_Data excerpts_:

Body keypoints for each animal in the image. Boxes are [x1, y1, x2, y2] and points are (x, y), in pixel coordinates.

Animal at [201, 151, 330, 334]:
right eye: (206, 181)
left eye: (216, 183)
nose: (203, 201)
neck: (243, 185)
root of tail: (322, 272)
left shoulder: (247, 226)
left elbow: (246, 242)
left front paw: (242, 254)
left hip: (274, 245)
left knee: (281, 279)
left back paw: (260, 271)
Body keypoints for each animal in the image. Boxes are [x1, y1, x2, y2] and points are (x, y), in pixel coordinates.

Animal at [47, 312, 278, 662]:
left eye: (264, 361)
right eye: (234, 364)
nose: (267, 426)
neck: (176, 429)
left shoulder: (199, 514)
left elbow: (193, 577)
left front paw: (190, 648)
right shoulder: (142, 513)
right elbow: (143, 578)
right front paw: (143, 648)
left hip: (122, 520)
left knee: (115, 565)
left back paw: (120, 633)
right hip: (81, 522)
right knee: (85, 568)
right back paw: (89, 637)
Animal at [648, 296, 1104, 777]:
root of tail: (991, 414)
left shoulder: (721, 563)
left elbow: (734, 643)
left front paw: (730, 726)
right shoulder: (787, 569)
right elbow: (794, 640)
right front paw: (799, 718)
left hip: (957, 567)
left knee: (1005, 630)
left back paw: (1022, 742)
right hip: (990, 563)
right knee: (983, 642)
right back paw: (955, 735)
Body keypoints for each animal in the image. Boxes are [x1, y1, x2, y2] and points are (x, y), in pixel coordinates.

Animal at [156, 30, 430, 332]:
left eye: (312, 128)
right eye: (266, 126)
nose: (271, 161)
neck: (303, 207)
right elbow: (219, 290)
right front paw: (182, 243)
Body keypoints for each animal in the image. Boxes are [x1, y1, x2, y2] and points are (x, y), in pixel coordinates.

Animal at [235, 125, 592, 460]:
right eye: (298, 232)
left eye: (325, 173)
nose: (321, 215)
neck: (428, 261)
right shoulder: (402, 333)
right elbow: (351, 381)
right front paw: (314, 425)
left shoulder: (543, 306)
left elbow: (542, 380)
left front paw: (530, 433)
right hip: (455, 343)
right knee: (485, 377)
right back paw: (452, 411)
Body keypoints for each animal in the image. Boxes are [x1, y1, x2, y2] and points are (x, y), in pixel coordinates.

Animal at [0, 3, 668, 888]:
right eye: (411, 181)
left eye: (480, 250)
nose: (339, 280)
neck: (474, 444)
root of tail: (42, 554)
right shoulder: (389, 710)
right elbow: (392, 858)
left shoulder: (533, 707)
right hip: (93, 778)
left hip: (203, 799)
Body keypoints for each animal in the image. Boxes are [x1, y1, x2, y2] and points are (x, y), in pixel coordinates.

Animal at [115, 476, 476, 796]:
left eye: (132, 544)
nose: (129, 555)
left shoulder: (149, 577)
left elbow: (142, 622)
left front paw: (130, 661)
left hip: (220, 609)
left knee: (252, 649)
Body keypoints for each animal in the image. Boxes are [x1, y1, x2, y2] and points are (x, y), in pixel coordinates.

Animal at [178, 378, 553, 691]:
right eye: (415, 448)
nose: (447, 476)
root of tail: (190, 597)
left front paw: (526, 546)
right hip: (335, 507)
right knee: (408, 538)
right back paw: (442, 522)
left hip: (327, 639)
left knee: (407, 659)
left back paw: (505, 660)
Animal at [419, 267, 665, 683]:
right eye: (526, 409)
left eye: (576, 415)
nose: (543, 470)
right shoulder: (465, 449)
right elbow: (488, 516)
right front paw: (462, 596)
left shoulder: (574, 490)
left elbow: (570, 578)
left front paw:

_Work order_: Transcribe every record above so that nothing differs from the original.

_Completed task_:
Body keypoints for each animal in the image. Boxes are [x1, y1, x2, y2] and points are (x, y), in pixel coordinates.

Animal at [201, 151, 330, 334]:
right eye: (206, 181)
left eye: (216, 183)
nose: (203, 201)
neck: (243, 185)
root of tail: (322, 272)
left shoulder: (247, 226)
left elbow: (246, 242)
left front paw: (242, 254)
left hip: (274, 245)
left knee: (281, 279)
left back paw: (260, 271)
Body keypoints for each animal in the image. Boxes are [x1, y1, x2, y2] and points are (x, y), in pixel coordinates.

Animal at [47, 312, 278, 662]:
left eye: (264, 361)
right eye: (234, 364)
nose: (267, 426)
neck: (176, 429)
left shoulder: (199, 514)
left elbow: (193, 577)
left front paw: (190, 648)
right shoulder: (142, 513)
right elbow: (143, 578)
right front paw: (143, 648)
left hip: (122, 520)
left knee: (115, 565)
left back paw: (120, 633)
right hip: (81, 522)
right knee: (85, 568)
right back paw: (89, 637)
Animal at [648, 296, 1104, 777]:
root of tail: (991, 414)
left shoulder: (721, 563)
left elbow: (734, 643)
left front paw: (730, 726)
right shoulder: (787, 569)
right elbow: (794, 640)
right front paw: (799, 718)
left hip: (957, 567)
left knee: (1005, 630)
left back paw: (1022, 742)
right hip: (990, 563)
right knee: (983, 642)
right back paw: (955, 735)
Body keypoints for each animal in the image. Boxes are [x1, y1, x2, y2] and points are (x, y), in pixel coordinates.

Animal at [156, 30, 430, 332]:
left eye: (312, 128)
right eye: (266, 126)
nose: (271, 161)
neck: (303, 207)
right elbow: (219, 290)
right front paw: (182, 243)
Body keypoints for each animal in the image. Boxes are [x1, y1, x2, y2] and points are (x, y), in pixel coordinates.

Animal at [235, 125, 592, 460]:
right eye: (298, 232)
left eye: (325, 173)
nose: (321, 215)
neck: (428, 261)
right shoulder: (402, 333)
right elbow: (351, 381)
right front paw: (314, 425)
left shoulder: (543, 306)
left elbow: (542, 380)
left front paw: (530, 433)
right hip: (455, 343)
right knee: (485, 377)
right back paw: (452, 411)
Body keypoints for each animal in the image. Boxes are [x1, y1, x2, y2] and points are (x, y), in pixel coordinates.

Animal at [0, 3, 668, 888]:
right eye: (411, 181)
left eye: (480, 250)
nose: (339, 280)
neck: (474, 444)
root of tail: (42, 554)
right shoulder: (389, 710)
right elbow: (392, 858)
left shoulder: (533, 707)
right hip: (93, 778)
left hip: (203, 799)
Body keypoints for each animal in the image. Boxes are [x1, y1, x2, y2] and points are (x, y), in pixel coordinates.

Animal at [115, 476, 476, 796]:
left eye: (132, 544)
nose: (129, 555)
left shoulder: (149, 577)
left elbow: (142, 622)
left front paw: (130, 661)
left hip: (220, 609)
left knee: (252, 649)
Body keypoints for each animal in the image. Boxes are [x1, y1, x2, y2] and points are (x, y), in pixel coordinates.

Animal at [178, 378, 553, 691]:
right eye: (415, 448)
nose: (447, 476)
root of tail: (190, 597)
left front paw: (526, 546)
right hip: (335, 507)
right knee: (408, 538)
right back paw: (442, 522)
left hip: (327, 639)
left knee: (407, 659)
left back paw: (505, 660)
Animal at [419, 267, 665, 683]:
right eye: (526, 409)
left eye: (576, 415)
nose: (543, 470)
right shoulder: (465, 449)
right elbow: (488, 516)
right front paw: (462, 596)
left shoulder: (574, 490)
left elbow: (570, 578)
left front paw:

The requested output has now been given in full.